Una questione di… cuore
Sono già 1’600 le adesioni al neonato Gruppo di sostegno al Cardiocentro
Allo scoccar dei 25 anni il Cardiocentro passerà, come da convenzione, sotto l’Eoc. Molte le voci ‘preoccupate’ che si stanno alzando. Quali i maggiori motivi?
Era già scritto anni fa, quel 22 dicembre 1995 quando una convenzione sancì la nascita del Cardiocentro Ticino di Lugano. Struttura all’avanguardia in Europa, la si poneva sotto l’egida dell’Ente ospedaliero cantonale una volta trascorsi 5 lustri. Ora che il 2020 si avvicina a passi da gigante in molti esprimono preoccupazioni e interrogativi.
A farsi largo, in queste ultime ore, il neonato gruppo di sostegno ‘Grazie Cardiocentro!’ nel quale si profilano una ventina di persone provenienti da ogni estrazione geografica, professionale o partitica: dal consigliere nazionale Rocco Cattaneo al sindaco di Lugano Marco Borradori, dalla dirigente d’azienda Beatrice Fasana al medico Sergio Arma.

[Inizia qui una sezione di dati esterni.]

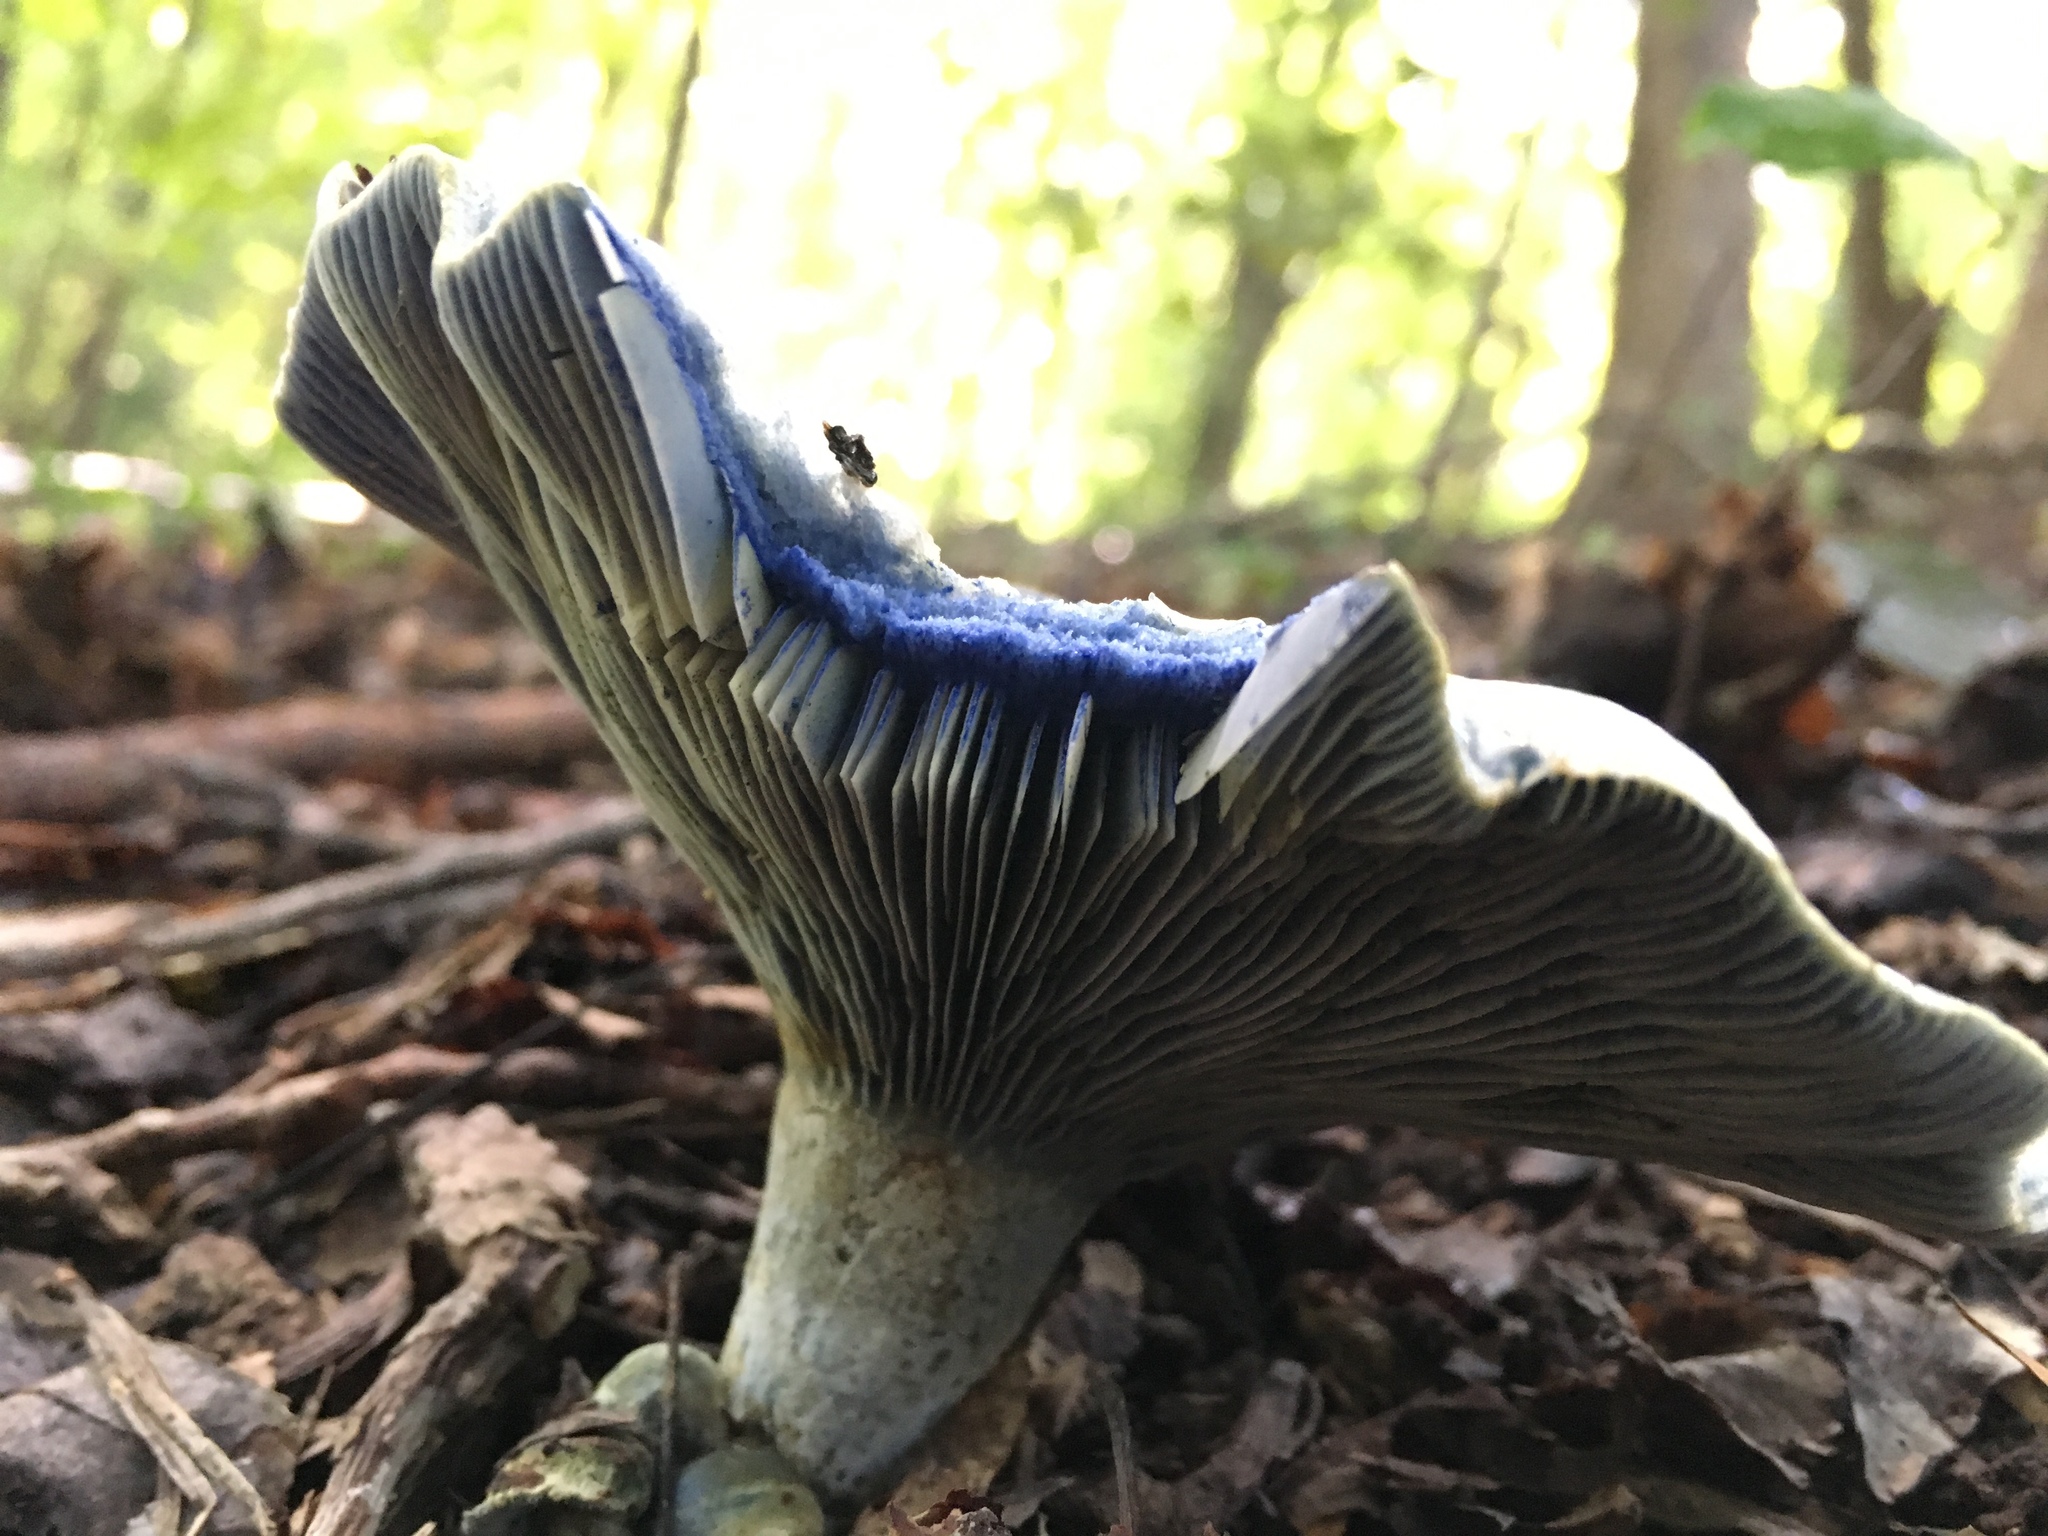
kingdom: Fungi
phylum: Basidiomycota
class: Agaricomycetes
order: Russulales
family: Russulaceae
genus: Lactarius
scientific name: Lactarius indigo
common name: Indigo milk cap
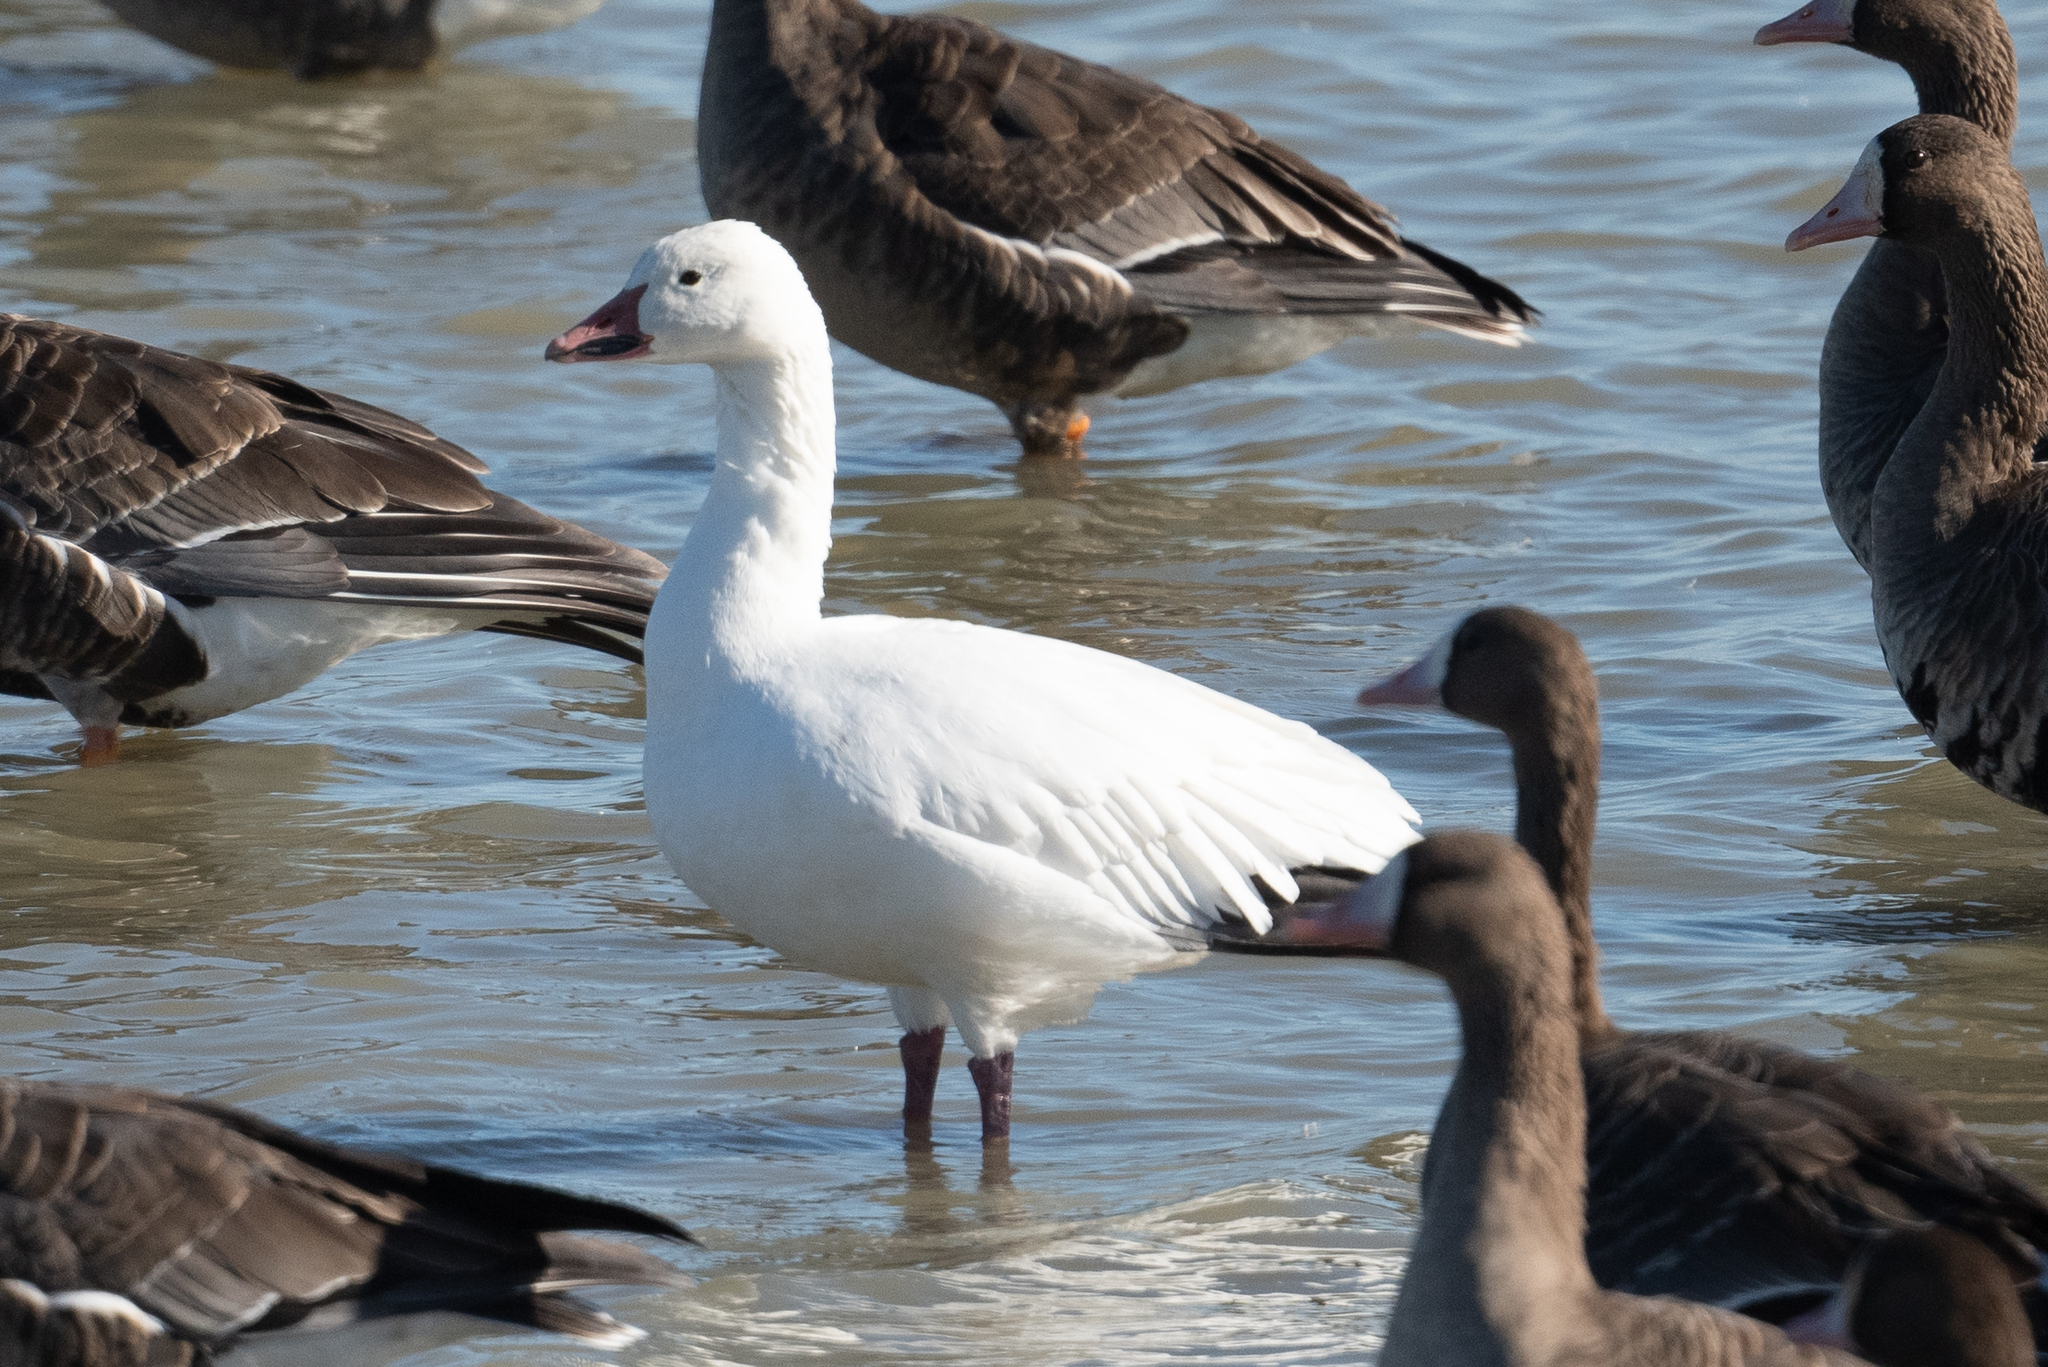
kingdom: Animalia
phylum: Chordata
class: Aves
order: Anseriformes
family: Anatidae
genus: Anser
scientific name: Anser caerulescens
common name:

Perché così tanto consenso? Una domanda che abbiamo girato al coordinatore del gruppo Edo Bobbià: «Sono anch’io sorpreso. Dal momento che abbiamo fatto sapere del gruppo sono arrivate 1’200 adesioni spontanee, senza contare le oltre 400 registrate dalla nostra pagina Facebook. Questo a significare che il Cardiocentro non è paragonabile a nessun altro ospedale!». Nessuna dichiarazione di guerra però: «Non abbiamo alcuna intenzione cattiva o polemica nei confronti dell’Ente ospedaliero cantonale. Ci siamo costituiti unicamente per dire: guardate che avete a che fare con un ospedale... un po’ particolare. Noi non vorremmo, infatti, che l’eccellenza sia imbrigliata in strutture e organizzazioni gestite non dalla curiosità scientifica ma da altri parametri. Il Cardiocentro, per poter arrivare a questi obiettivi, deve potersi muovere molto liberamente, anche per le decisioni di investimento».
Salvaguardare l’eccellenza
Una grande adesione riscontrata che il gruppo giustifica come «l’eccellente lavoro svolto dal Cardiocentro. Certo si muore ancora di cuore – non nasconde le statistiche Bobbià – ma il fatto che lo scorso anno 3’000 pazienti e 10’500 ambulanti hanno fatto capo al Cardiocentro dimostra che abbiamo sul nostro territorio una struttura di tale eccellenza che permette alla popolazione ticinese tutta di avere una certa tranquillità anche psicologica».
A scontentare nel vicino futuro soprattutto una modalità: «Vorremmo – evidenzia il coordinatore – che si evitasse un approccio verticistico. Noi temiamo un po’ l’approccio statalista che potrebbe nascondere qualche insidia per il futuro del Cardiocentro. Anch’io ero in Gran Consiglio quando è stato sottoscritto questo contratto ed è stato tutt’altro che facile, Sottoceneri contro Sopraceneri... Nessuno credeva nel dottor Tiziano Moccetti tanto meno nella capacità del Cardiocentro di arrivare ad aver successo. Sono stati tutti smentiti. Non diciamo che oggi non si debba osservare i contratti, ci mancherebbe, però prevedere un’integrazione, una possibilità di trovare delle formule che non sminuiscano questa capacità interna del Cardiocentro rispetto a un appiattimento che di solito è conseguente all’ente pubblico, all’ente sociale».
Forse utopistico? «Lasciamo a chi condurrà le trattative la saggezza di decidere, il gruppo non può dire ‘andate di qua, andate di là’. Bisogna capire cosa intende Pellanda (direttore Eoc, ndr) quando dice ‘lasceremo all’ente una certa autonomia’. Certo, c’è un contratto che porta il Cardiocentro all’ente, ma bisognerebbe saggiamente definire delle linee interne per non imbrigliare l’operato di quello che è stato ed è un successo» rimarca Bobbià. Il ventilato consiglio di istituto potrà aiutare? «Non vogliamo andare al di là di quella che è la trattativa. Confidiamo nella saggezza delle parti: un Cardiocentro che vuole mantenere la sua autonomia e il diritto dell’ente di far rispettare i contratti. Credo che in mezzo ci sia una fascia grigia che potrebbe, nell’interesse di tutti i ticinesi e del futuro del Cardiocentro, risultare percorribile. Se invece trattiamo il Cardiocentro come un ospedale di valle l’approccio è sbagliato».